Estaba harto de Valodya. Llevábamos unos meses viviendo en una buhardilla muy pestilente y fría. Lo dejé solo para siempre y me marché a buscar empleo.

Nuestro habitáculo tenía un olor de aguarrás, pinturas y alcohol que se mezclaban con el del vómito de mi compañero, que bebía vodka como si fuera agua. “Es el Zapoi, dorogoi”. Decía siempre que llegaba con sus botellas de Stolichnaya y sus tarros de tomates y pepinos en conserva. Sacaba un pescado seco de su chaqueta y le quitaba con cuidado el envoltorio que era una hoja del Le Monde. Decía que era muy difícil conseguir esos pescados secos. “Aquí no los hacen. Dorogoi, saben mucho de quesos apestosos, pero de estas delicias, nada”.
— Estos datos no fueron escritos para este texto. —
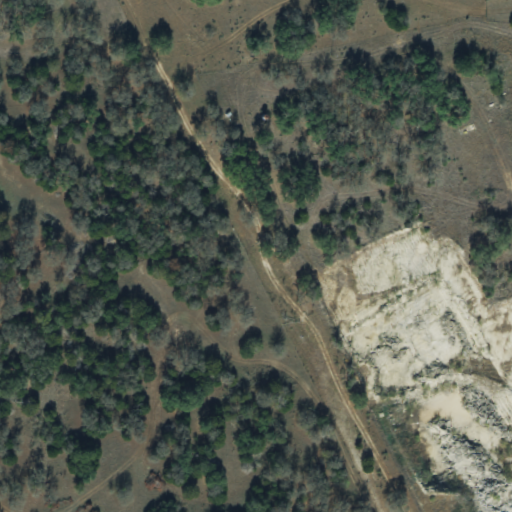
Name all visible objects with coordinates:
quarry: (433, 356)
Al principio nos habíamos caído bien. Lo conocí en la Plaza de Fontaine. Estaba vendiendo sus cuadros el domingo a mediodía. Entablamos una conversación muy interesante. Me sorprendió que supiera tanto de arte y que dominara todas las técnicas para pintar. Puedo hacerlo hasta con una brasa, amigo mío, el carboncillo es mi especialidad. Y en efecto, era muy talentoso. No tenía a dónde ir y el me dijo que entre los dos podríamos compartir un pequeño estudio para trabajar juntos. Pensaba que seríamos una especie de Van Gogh y Gauguin, dos grandes ges y una v de victoria. Así lo hicimos, nos montamos en un tren de cercanías y, a las afueras de la ciudad en un edificio muy viejo, encontramos un desván en buen estado. No tendremos que pagar nada aquí. Lo celebramos con unas cuantas botellas. A mi me gusta beber, pero Vladimir es terrible. Duerme con su abrigo de pieles chino. “Me lo hicieron mis amigos—dice vanagloriándose—, me aseguraron que es puro pequinés”.
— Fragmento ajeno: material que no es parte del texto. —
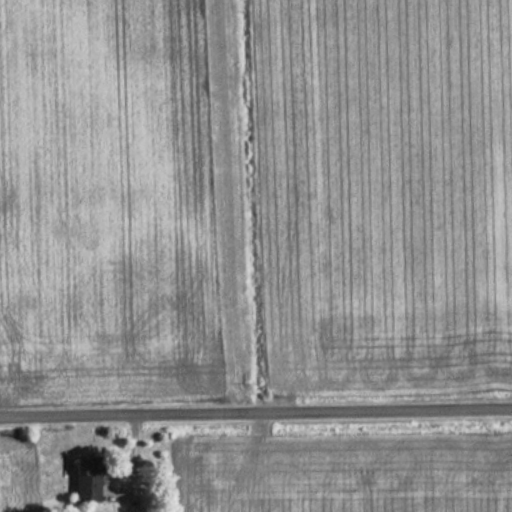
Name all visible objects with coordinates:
crop: (382, 187)
crop: (101, 191)
road: (256, 410)
crop: (315, 477)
También tiene un gorro de la misma piel y todo está en tal mal estado que los de las organizaciones en pro de los derechos de los animales, seguro que ya lo habrían multado por darle a esos cueros de perro un trato así. En fin. Es gordo y alto, habla con un fuerte acento ruso. Tiene el pelo castaño, los ojos grises y sus manos parecen de obrero, no obstante, cuando pinta se vuelven diminutas y es capaz de dibujar y colorear figuras apenas perceptibles. Le envidio esa cualidad, y además es un dibujante excelente.

Con Valodya siempre me dolía la cabeza porque nunca faltaba el alcohol. En ocasiones no teníamos para comer, pero vodka siempre hallábamos, así que para matar el hambre nos metíamos una o dos botellas. Cuando las tripas de plano ya no nos dejaban en paz, nos íbamos a la ciudad y hacíamos retratos. Si había turistas ganábamos bastante y hasta nos dábamos el lujo de irnos a bañar a una sauna y comer en un restaurante.

Se nos ocurrió hacer cuadros diferentes. Cosas que atrajeran la atención de los paseantes. Valodya dijo que desde que el arte había muerto, lo único que valía era Malevich, pero que había que vivir. Fue así como se nos ocurrió inventar colores. Fuimos por hierbas, flores, arenas, polvos, aceites y algunas grasas de roedores y aceites raros. Al poco tiempo teníamos oleos de gran colorido. Pintamos unos cuantos lienzos, los dejamos secar para comprobar la consistencia de la pintura y descubrimos que no estaba mal la cosa. Había en especial un verde gris muy desagradable que usábamos para contrarrestar la belleza de los azules, rojos o amarillos.

Pintamos algunas copias de cuadros franceses impresionistas, uno que otro moderno y algunos retratos. Valodya había hecho un cuadro de Monet, el Puente japonés, le había puesto en la plataforma, los arcos y los contenedores, el verde horrible que nos enorgullecíamos de haber inventado. La gente veía con asombro la pintura y creían que aquel verde era el original. Fue tanto el barullo que armó que nos detuvieron. Estuvimos tres días detenidos hasta que un hombre muy delgado con tipo de italiano nos pagó la fianza.

Antes de que se vayan, me gustaría pedirles un favor. Con cara de asombro lo miramos prometiéndole que haríamos lo que fuera para no volver a la celda de la comisaría. “Quiten ese verde grisáceo del puente porque está patentado. Si no lo saben, es el Pantone 448C”. Luego supimos que nos habían detenido por la violación de los derechos que tenía ese famoso verde seco. Más tarde nos enteramos de que muchos tonos estaban patentados y ya no podíamos usar algunos azules, ni amarillos, ni rojos, ni rosas, ni violetas. Nos habían dejado solo una variante de negro otra de blanco. Decidimos dedicarnos a otra cosa. Yo me fui de dependiente y Valodya siguió robando.